The Chamber makes it clear that “Plaintiffs who lose their case are not obligated to repay… ” and go on to say that transactions between funders and plaintiffs constitute “non-recourse funding”.
What is interesting is that the ILR endorses legislation that the Consumer Legal Funding Industry fully supports.
Let me explain: in 2013, Oklahoma State Senator Brian Crain introduced a bill that would have capped the rate funding companies could charge, and classify their products as loans in the State of Oklahoma. Such legislation would have put the Consumer Legal Funding industry out of business in the state.

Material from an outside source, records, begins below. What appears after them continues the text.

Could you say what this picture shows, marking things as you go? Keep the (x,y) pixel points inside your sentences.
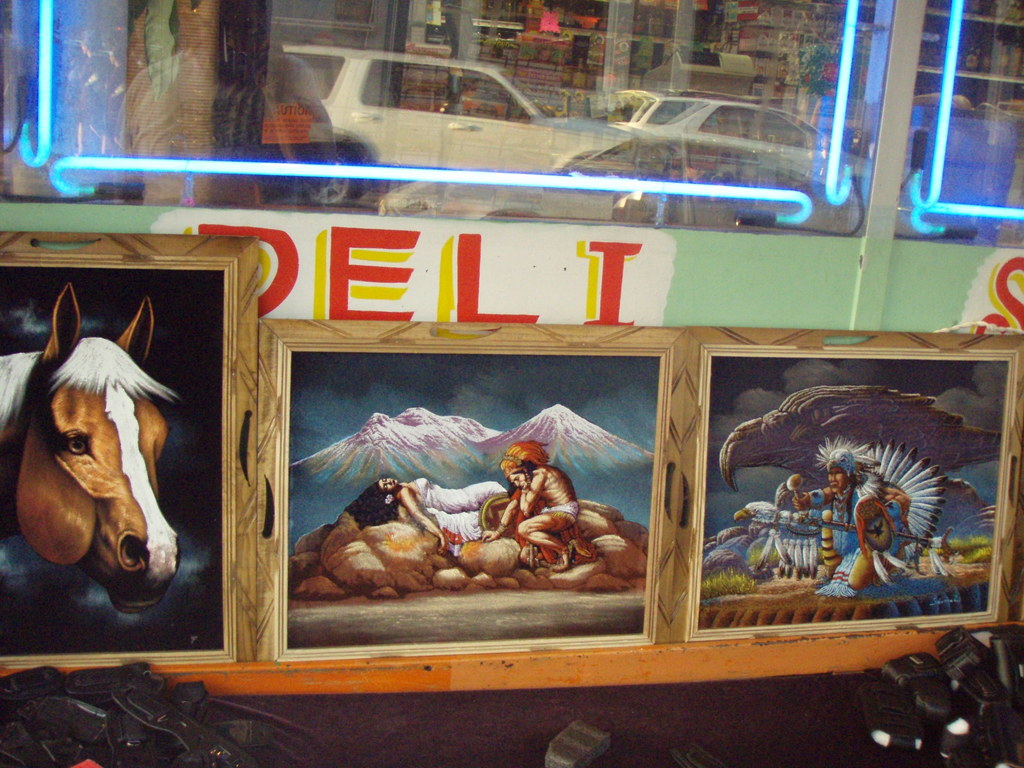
In this image we can see some photo frames (415,536) on a wall (572,270) with the pictures (506,512) on them. We can also see some text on a wall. On the bottom of the image (472,719) we can see some objects (565,751) placed on the surface (737,730). On the top of the image (540,160) we can see some cars (507,145) from a window (611,167) and some lights (830,195).
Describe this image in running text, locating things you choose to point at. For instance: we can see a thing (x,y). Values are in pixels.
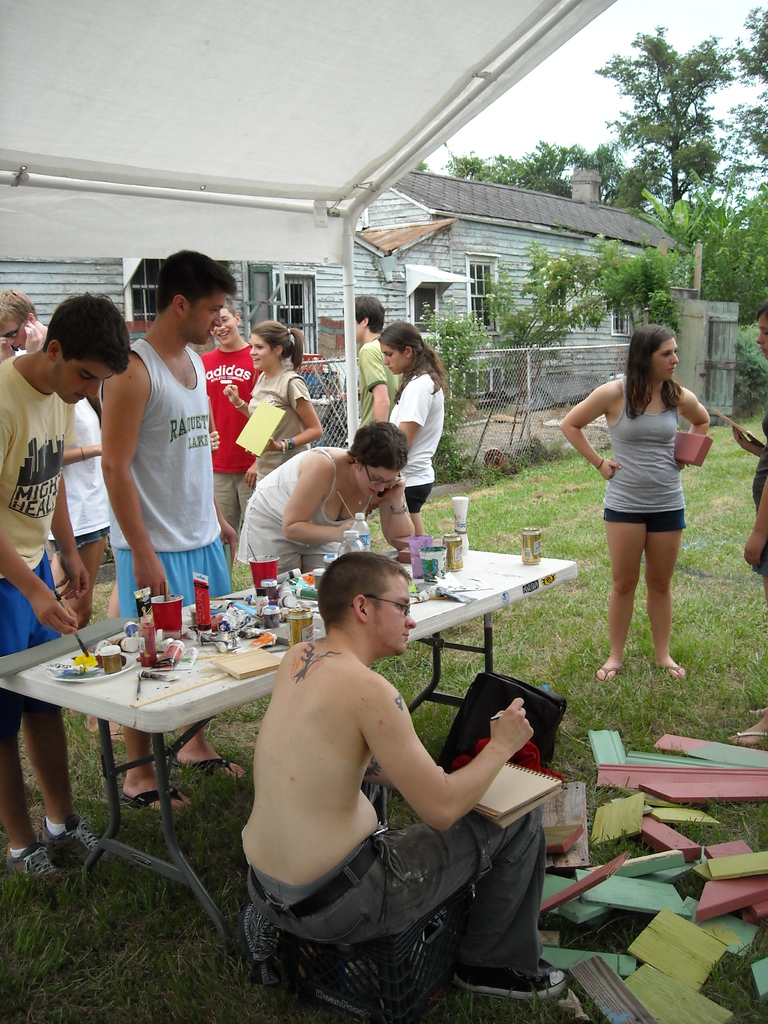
It is an outdoor space, there are lot of people (404,534) standing and one of the man (289,803) is sitting there is a table (166,685) in between them and there are some painting items (107,668) on the table (511,557), beside the man (467,774) who is sitting there are lot of colored wooden boards (670,835), in the background (534,297) there is a house (485,268), trees (581,155), sky (572,54), there is also grass (525,503) in the place where they are standing.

As the bill made its way through the legislative process, a debate was sparked as to what is the best method for the State of Oklahoma to regulate this industry and protect consumers. What eventually passed, by an overwhelming majority in both the House and Senate and with bi-partisan support, was SB 1016. The Governor signed the bill and the law went into effect on November 1, 2013.
In fact when the Governor of Oklahoma signed the bill on May 29, 2013, the ILR published a press release the very next day commending the passage and signing of the bill. In the release, Harold Kim, VP at ILR, stated: “Governor Fallin, State Senator Brian Crain and State Representative Leslie Osborn deserve credit for curbing lawsuit lending abuses in Oklahoma, and making their state a leader nationally on this front. Hopefully, other states will follow in Oklahoma’s footsteps.”
In addition, the Oklahoma Chamber of Commerce in their 2013 Legislative Wrap Up counted SB 1016 as one of their “Pro-Business Legislation that passed” bills.
We agree; the bill that was passed and signed into law in Oklahoma ensures clear notice and disclosures to the consumer. It ensures that there are no hidden fees or charges. It sets up a regulatory license that companies must follow, and if ignored, severe penalties are incurred.
So let it be known that we, the Alliance for Responsible Consumer Legal Funding, agree with the U.S. Chamber of Commerce’s Institute for Legal Reform. We support the Oklahoma legislation’s standing as a model for West Virginia, and for the rest of the country.
We’re looking forward to working with the ILR on enacting legislation based on Oklahoma’s bill. But given the ILR’s aggressive posturing in relation to our industry, we’re not holding our collective breath.